Der Opferschutz sei ihr ein besonderes Anliegen, betonte sie gegenüber Abgeordneter Anna FRANZ (V), weshalb sie alles tun werde, um den Opferschutz trotz budgetärer Engpässe qualitativ aufrecht zu erhalten. Sie zeigte sich zuversichtlich, im Herbst ein entsprechendes Paket präsentieren zu können, das Entlastungen der Justiz vorsieht und die hohe Qualität der österreichischen Rechtsprechung auch in Zukunft sicherstellt. Bandion-Ortner ging damit auch auf eine Frage des Abgeordneten Herbert SCHEIBNER (B) ein. Sie sei auch bemüht, die Finanzierung der Sachwalterschaft sicher zu stellen, bekräftigte sie auf eine Anfrage des Abgeordneten Ewald SACHER (S).
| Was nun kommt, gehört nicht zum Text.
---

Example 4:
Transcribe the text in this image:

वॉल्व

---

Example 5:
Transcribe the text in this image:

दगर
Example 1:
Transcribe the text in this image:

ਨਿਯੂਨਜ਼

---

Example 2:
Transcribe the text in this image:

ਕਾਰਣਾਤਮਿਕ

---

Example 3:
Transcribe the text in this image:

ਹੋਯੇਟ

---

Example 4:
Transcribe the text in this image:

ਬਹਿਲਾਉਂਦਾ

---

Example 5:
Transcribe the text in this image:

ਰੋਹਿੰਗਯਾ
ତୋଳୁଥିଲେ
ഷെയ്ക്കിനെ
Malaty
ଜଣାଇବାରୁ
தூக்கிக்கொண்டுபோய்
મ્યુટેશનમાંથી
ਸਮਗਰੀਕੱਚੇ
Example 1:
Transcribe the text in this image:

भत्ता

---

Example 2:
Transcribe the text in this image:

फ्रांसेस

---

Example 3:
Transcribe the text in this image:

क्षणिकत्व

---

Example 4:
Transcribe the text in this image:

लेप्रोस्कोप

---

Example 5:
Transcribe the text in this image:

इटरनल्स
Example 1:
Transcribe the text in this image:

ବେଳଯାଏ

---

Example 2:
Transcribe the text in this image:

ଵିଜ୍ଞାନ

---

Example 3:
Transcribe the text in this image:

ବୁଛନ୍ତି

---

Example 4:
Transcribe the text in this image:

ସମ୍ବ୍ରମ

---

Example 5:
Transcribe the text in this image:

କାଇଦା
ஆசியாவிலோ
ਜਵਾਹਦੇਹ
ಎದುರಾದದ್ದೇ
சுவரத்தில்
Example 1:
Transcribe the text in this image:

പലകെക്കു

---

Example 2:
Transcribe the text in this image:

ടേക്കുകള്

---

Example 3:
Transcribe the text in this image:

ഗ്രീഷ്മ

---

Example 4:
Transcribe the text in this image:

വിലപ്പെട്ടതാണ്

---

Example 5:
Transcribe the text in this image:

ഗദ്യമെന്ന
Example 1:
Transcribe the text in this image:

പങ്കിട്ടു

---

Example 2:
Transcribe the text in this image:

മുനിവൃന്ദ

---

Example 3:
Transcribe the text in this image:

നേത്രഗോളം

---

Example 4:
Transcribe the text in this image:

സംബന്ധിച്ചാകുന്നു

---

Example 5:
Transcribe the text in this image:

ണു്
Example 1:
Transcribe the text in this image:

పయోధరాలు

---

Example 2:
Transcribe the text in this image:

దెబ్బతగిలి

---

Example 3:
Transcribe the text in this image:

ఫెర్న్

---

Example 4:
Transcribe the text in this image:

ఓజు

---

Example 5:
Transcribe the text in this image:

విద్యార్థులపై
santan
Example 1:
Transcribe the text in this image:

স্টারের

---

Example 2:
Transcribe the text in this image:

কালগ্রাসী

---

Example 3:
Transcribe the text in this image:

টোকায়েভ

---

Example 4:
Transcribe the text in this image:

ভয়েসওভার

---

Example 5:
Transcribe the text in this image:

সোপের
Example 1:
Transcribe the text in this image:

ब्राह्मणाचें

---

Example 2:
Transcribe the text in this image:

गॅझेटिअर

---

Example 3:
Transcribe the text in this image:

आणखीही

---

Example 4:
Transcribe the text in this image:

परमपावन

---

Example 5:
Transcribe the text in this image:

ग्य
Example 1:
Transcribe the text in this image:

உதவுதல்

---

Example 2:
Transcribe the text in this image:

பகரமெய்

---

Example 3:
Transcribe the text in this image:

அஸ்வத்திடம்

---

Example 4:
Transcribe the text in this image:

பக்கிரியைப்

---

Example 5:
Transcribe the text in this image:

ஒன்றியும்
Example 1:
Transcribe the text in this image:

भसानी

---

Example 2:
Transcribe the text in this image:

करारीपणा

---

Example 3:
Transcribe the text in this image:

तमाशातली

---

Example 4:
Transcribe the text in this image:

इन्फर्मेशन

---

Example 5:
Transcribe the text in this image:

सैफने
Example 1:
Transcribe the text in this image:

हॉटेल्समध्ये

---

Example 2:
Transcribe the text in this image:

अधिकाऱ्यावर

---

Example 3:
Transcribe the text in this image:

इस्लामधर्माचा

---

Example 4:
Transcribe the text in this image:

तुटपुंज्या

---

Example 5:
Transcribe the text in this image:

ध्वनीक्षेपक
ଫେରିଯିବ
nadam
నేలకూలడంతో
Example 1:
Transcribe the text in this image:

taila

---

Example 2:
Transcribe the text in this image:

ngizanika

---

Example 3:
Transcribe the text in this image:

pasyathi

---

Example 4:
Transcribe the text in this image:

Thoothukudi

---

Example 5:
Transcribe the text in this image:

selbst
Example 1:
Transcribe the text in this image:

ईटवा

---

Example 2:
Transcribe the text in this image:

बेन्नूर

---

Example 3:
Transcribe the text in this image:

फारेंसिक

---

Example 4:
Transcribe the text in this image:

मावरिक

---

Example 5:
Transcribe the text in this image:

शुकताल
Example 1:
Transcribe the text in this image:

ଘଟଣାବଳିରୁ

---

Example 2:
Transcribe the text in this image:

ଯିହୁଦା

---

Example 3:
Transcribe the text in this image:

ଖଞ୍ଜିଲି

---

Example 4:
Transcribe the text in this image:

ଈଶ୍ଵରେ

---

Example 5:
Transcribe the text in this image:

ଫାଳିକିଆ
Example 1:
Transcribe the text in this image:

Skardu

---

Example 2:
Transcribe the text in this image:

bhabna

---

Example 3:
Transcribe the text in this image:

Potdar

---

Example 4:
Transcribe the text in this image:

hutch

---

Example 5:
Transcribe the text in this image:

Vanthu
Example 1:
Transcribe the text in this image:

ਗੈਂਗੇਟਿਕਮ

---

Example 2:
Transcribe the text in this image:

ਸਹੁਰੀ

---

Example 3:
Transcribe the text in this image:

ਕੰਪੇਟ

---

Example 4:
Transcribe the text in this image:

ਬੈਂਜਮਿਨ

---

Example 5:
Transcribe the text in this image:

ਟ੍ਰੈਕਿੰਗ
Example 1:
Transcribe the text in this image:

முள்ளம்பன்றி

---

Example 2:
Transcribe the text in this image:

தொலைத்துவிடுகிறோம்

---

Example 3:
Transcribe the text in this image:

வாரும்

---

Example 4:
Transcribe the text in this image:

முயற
Sie wolle aber Menschen außerhalb der Vereine ermutigen, Sachwalterschaften zu übernehmen.

Abgeordnetem Walter ROSENKRANZ sagte sie zu, auf der Homepage des Justizressorts umgehend den Hinweis anzuführen, dass es nun auch in Zivilverfahren und in Außerstreitverfahren eine Prozessbegleitung gibt. 

Abgeordneter Josef BUCHER (B): Befürworten Sie angesichts der Tatsache, dass Kinder ihr Leben lang unter den Folgen von sexuellen Übergriffen leiden, den BZÖ-Vorschlag, die bestehenden Verjährungsfristen bei sexuellen Übergriffen auf Minderjährige abzuschaffen?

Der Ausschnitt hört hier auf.